3 Experimental determination of the slaking reaction

In order to ensure the validity of the measurements and kinetics approach adopted, a conductance probe was calibrated against various initial masses of quicklime added to water and stirred for 30 minutes before the final conductance reading was recorded. Figure 1 indicates that there is a linear relationship between the mass of quicklime added to the water and the equilibrium conductance measurement. This indicates that conductance measurements could be substituted for concentration values in the kinetic rate equations and calculations. 

When quicklime is added to deionised water, the conductance of the resulting solution increases rapidly in the initial stage (Fig. 2). This increase slows down after approximately 60 s, before eventually remaining constant. At this point either all of the quicklime has dissolved or the solution has become saturated. This is to be expected due to more Ca2+ and OH--ions being released into solution as the reaction proceeds.

This reaction seems to display typical first order kinetic characteristics. We can rule out a zero order reaction as in this case the graph would display a constant linear relationship between conductance and time and the rate of reaction would be constant as the reaction progresses.

The rate equation for a first order reaction is usually written as r = k[reactant]. To describe the influence of the anion on the reaction, the equation can be extended to: r = k[reactant][anion]. In order for pseudo first order conditions to apply, it is required that the concentration of the anion influencing the lime dissolution must be at least 10 times larger than the concentration of the dissolving lime. This would then yield the following equation: r = kobs[reactant], where kobs= k[anion]. For comparison of the various rate constants, the concentration of the anion was kept constant in each case.  

To confirm first order kinetics, the equation ln(l∞ - lt) = -kobst was applied to the data, where l∞ = final conductance, lt = conductance at time t, t = time and k = the rate constant. A graph of ln(l∞ - lt) vs. t should give a straight line plot with gradient –kobs if the reaction is first order. This graph is indeed linear with a gradient of -7.2x10-3 (Fig. 3). Therefore the slaking of lime in deionised water displays first order kinetics with a rate constant for the reaction of 7.2x10-3 s-1.

The rate constants for the dissolution of quicklime in a number of other solutions were found in the same way (Fig. 4). The results show that the rate of dissolution of quicklime is increased by sodium chloride, sodium nitrate, sodium carbonate and sodium acetate compared to deionised water only. The rate is within experimental error virtually unchanged by sodium tri-citrate and sodium hydrogen carbonate. The rate is decreased by sodium sulphate and soduim flouride. From solubility principles it may be expected that calcium compounds such as CaCl2, which are more soluble in water than Ca(OH)2, should accelerate the dissolution of lime and consequently accelerate the rate of the slaking reaction.
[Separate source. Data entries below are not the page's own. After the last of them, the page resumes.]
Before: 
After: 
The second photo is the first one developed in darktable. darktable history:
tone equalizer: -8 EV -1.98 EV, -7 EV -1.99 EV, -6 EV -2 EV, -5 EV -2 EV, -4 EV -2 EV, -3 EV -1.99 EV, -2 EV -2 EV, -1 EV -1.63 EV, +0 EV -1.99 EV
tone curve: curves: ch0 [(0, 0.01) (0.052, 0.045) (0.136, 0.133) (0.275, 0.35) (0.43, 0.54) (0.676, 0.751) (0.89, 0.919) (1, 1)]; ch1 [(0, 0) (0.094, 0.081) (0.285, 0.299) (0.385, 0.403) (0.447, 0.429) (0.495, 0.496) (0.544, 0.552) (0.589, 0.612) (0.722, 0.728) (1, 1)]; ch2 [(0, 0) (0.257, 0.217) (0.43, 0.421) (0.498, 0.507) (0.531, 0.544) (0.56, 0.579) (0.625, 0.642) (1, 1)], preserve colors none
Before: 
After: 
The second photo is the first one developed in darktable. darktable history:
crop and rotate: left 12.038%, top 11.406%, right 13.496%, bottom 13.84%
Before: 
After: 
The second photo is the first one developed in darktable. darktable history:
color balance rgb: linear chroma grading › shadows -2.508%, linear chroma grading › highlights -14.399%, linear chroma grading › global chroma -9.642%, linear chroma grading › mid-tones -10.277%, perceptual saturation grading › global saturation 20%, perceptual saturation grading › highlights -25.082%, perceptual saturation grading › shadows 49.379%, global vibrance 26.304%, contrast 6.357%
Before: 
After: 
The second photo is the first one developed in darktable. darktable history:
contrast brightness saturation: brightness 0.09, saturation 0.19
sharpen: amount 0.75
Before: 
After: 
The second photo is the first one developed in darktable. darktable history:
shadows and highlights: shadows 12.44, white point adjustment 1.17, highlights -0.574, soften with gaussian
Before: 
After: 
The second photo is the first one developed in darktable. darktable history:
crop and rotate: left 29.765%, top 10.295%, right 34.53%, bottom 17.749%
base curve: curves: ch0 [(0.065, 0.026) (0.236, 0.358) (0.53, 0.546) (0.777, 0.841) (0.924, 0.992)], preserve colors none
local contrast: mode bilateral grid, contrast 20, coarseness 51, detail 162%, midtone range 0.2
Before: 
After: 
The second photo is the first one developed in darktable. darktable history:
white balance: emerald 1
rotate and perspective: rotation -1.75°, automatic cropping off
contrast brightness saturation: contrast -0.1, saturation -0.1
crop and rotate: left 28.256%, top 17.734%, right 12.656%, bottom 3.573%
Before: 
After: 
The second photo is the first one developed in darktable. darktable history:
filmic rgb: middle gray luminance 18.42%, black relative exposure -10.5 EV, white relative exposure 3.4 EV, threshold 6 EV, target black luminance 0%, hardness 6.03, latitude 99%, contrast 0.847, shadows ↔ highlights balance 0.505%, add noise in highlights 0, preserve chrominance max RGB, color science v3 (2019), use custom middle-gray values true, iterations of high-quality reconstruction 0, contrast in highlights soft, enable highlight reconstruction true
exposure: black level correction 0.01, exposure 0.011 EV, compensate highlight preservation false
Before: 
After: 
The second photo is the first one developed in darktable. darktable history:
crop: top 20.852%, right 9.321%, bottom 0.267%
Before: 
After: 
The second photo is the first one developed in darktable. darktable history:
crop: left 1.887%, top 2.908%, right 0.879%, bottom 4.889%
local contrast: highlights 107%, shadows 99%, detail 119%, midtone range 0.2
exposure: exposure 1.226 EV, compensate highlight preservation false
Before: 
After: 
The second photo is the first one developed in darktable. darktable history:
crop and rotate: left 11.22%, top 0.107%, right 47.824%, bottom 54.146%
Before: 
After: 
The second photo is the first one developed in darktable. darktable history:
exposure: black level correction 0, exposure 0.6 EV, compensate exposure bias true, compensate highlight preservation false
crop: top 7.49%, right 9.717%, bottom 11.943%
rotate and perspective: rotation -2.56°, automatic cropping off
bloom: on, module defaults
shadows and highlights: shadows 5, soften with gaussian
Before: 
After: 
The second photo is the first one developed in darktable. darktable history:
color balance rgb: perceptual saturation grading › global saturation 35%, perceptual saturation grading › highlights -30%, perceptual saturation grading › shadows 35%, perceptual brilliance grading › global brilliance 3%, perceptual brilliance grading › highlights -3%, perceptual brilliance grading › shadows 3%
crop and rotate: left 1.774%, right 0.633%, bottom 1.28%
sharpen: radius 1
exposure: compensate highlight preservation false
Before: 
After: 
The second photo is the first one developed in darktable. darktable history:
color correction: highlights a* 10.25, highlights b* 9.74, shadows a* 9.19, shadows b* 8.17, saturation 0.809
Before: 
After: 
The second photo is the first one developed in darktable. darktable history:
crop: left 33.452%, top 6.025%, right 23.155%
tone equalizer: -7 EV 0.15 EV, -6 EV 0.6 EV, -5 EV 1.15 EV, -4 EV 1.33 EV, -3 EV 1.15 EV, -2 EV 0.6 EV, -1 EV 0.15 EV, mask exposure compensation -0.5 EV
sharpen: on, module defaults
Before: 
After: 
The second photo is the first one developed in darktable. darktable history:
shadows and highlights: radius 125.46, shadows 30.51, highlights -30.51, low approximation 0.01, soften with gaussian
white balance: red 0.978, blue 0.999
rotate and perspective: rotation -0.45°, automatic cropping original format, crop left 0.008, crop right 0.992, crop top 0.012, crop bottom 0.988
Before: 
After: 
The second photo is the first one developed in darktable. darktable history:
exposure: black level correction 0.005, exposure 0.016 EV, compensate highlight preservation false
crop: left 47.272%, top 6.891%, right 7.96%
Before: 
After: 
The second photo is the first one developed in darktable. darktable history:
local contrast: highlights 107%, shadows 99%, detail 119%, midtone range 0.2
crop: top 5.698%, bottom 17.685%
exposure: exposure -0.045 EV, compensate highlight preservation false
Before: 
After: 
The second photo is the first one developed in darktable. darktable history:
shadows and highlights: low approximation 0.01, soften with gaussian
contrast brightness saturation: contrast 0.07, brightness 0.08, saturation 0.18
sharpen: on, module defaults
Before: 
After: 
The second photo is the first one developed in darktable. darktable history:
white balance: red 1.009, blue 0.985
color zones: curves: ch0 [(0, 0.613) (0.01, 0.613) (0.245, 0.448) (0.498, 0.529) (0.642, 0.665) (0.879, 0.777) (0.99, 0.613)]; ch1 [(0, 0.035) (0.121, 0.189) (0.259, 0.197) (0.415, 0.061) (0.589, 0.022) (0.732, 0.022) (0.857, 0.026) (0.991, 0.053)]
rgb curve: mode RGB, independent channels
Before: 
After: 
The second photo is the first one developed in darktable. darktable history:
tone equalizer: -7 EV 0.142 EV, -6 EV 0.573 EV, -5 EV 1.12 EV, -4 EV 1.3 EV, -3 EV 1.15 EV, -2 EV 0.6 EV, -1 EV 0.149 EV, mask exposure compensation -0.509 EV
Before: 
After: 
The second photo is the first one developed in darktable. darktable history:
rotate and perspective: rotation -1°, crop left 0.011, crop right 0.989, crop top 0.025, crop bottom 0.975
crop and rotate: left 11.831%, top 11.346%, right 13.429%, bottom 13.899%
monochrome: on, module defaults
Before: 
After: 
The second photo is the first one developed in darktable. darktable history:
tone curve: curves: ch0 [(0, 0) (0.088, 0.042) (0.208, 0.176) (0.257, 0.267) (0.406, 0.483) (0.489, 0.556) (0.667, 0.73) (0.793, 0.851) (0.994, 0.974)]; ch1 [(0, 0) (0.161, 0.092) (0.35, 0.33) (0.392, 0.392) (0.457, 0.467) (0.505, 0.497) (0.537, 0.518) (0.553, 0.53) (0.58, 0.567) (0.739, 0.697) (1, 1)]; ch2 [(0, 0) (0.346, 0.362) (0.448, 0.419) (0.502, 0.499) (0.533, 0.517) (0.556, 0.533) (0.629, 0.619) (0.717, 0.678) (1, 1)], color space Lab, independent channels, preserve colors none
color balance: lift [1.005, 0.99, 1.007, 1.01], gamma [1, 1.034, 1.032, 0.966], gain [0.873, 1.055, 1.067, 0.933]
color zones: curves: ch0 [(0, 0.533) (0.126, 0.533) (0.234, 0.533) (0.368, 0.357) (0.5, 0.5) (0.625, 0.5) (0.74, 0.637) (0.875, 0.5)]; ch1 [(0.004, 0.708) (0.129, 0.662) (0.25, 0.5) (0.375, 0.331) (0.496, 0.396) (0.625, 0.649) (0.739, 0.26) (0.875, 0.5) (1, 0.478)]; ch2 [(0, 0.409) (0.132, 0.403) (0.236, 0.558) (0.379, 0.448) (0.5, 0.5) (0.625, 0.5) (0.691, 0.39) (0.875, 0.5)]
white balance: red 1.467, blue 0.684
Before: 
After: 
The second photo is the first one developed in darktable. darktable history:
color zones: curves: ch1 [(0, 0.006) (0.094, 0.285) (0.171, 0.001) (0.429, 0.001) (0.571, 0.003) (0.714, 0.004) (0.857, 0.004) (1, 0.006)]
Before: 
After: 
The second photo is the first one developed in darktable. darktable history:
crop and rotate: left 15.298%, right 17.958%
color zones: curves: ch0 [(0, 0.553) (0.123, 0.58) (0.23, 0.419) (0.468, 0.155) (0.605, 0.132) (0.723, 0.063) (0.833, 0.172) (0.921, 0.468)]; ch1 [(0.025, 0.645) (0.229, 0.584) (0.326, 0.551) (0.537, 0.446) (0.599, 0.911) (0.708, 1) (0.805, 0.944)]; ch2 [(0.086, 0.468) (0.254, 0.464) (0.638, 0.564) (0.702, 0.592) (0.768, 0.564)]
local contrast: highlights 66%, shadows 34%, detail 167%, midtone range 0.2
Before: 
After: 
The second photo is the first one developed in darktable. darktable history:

Carbonates and sulphates, which form more insoluble compounds than CaO should retard the slaking process [5]. This is in agreement with most of the results obtained, with chloride ions present in the slaking water having the greatest effect on increasing the rate. However there is one anomalous result in the case of Na2CO3. One would expect that the rate constant for the dissolution of quicklime in 0.1 M Na2CO3 would be less than that for deionised water. However, for all three masses of quicklime added, there was a slight increase in the rate. This is surprising as previous work has found that carbonates in the slaking water do in fact decrease the reactivity of lime and to a greater extent than sulphates [5,11]. The decrease in rate in the presence of sulphate ions can be explained by assuming that insoluble layers of CaSO4 partially or completely coat the lime particles and prevent them from further dissolution or slow down the dissolution process. An observation when carrying out the investigation was that sodium sulphate was difficult to dissolve in water and took considerably more effort to dissolve than any other of the reagents used. The 1.0599 g of Na2CO3 added to 100 ml of deionised water to make up the 0.1 M solution dissolved relatively easily. The result emphasised that there is clearly a difference in the rate of dissolution compared to the total amount of CaO dissolved, as is measured by the available lime test.

An observation from the graphs plotted is that the initial rate (up to approx. 105 seconds) seems to be increased quite significantly when different amounts of lime are used, but then the rate decreases, consequently there is not an increase in the rate of the whole overall reaction. For example, there is no difference in the rate constants for the dissolution in deionised water with 0.2019 g and 0.5015 g of quicklime.

From the results in Table 1 it can be concluded that the rate of dissolution is enhanced in the presence of chloride ions up to 0.1 M sodium chloride. However, in the higher concentrations of 0.5 M and 1.0 M NaCl, the overall rate is decreased, compared to deionised water. The decrease in rate is more significant in 1.0 M than in 0.5 M solution.

Increasing the stirring rate does indeed increase the rate of dissolution (Table 2). This is in agreement with the observations of Ritchie and Xu [8,11], who concluded that the diffusion of the dissolved lime is the rate limiting step in the process. The reason for the increase in rate with increasing stirring rate is that stirring brings fresh particles of the quicklime in contact with the slaking solution hence increasing the rate of solubility.

The rate of the slaking reaction increases with increasing temperature. Carrying out the reaction at 32 °C, 40 °C, 47 °C and 55 °C all increase the rate. This can be explained from thermodynamic principles. According to Le Chatallier’s principle, the effect of increasing the temperature on an exothermic reaction is to shift the equilibrium to the reactants in order to counteract the heat given off by the reaction. When increasing the temperature in this investigation, the reaction seems not to obey this prediction. This is possibly because of the fast heat dissipation in the large volume of solution compared to a very small mass of lime being dissolved. An Arrhenius plot shown in Figure 5 indicated that the activation energy of the reaction in NaCl is

22.80 kJmol-1.

4 Conclusions

The following conclusions can be drawn from this investigation:

­­­The rate of the dissolution of quicklime is increased in the presence of Cl-, NO3-, and CO32-. Apart from in the case of CO32-, this can be attributed to the fact that the presence of these anions means that the calcium compounds formed are more soluble than calcium hydroxide and therefore facilitate dissolution.

Addition of NaCl to the slaking water seems to have the greatest enhancement on rate. The order of anion addition enhancement is Cl- > NO3- > CO32-.

­­The rate of dissolution of quicklime remains unchan­ged in the presence of CH3COO- and C2H5O73-.

The rate of the dissolution of quicklime is decreased in the presence of SO42- and F-, with the SO42- anion having the greatest effect. This finding can be attributed to the fact that the presence of these anions means that the calcium compounds formed are less soluble than calcium hydroxide and therefore slow down dissolution.

Addition of more quicklime to the reaction increases the initial rate of reaction.

The rate of the dissolution of quicklime is enhanced in solutions containing up to 0.1 M NaCl, but is significantly retarded in solutions containing 0.5 M and 1.0 M NaCl.

­­The rate of dissolution of lime generally increases with increased stirring rate.

­­The rate of dissolution increases with increasing temperature.

The activation energy in 0.1 M NaCl was calculated as 22.80 kJmol-1 from the Arrhenius plot.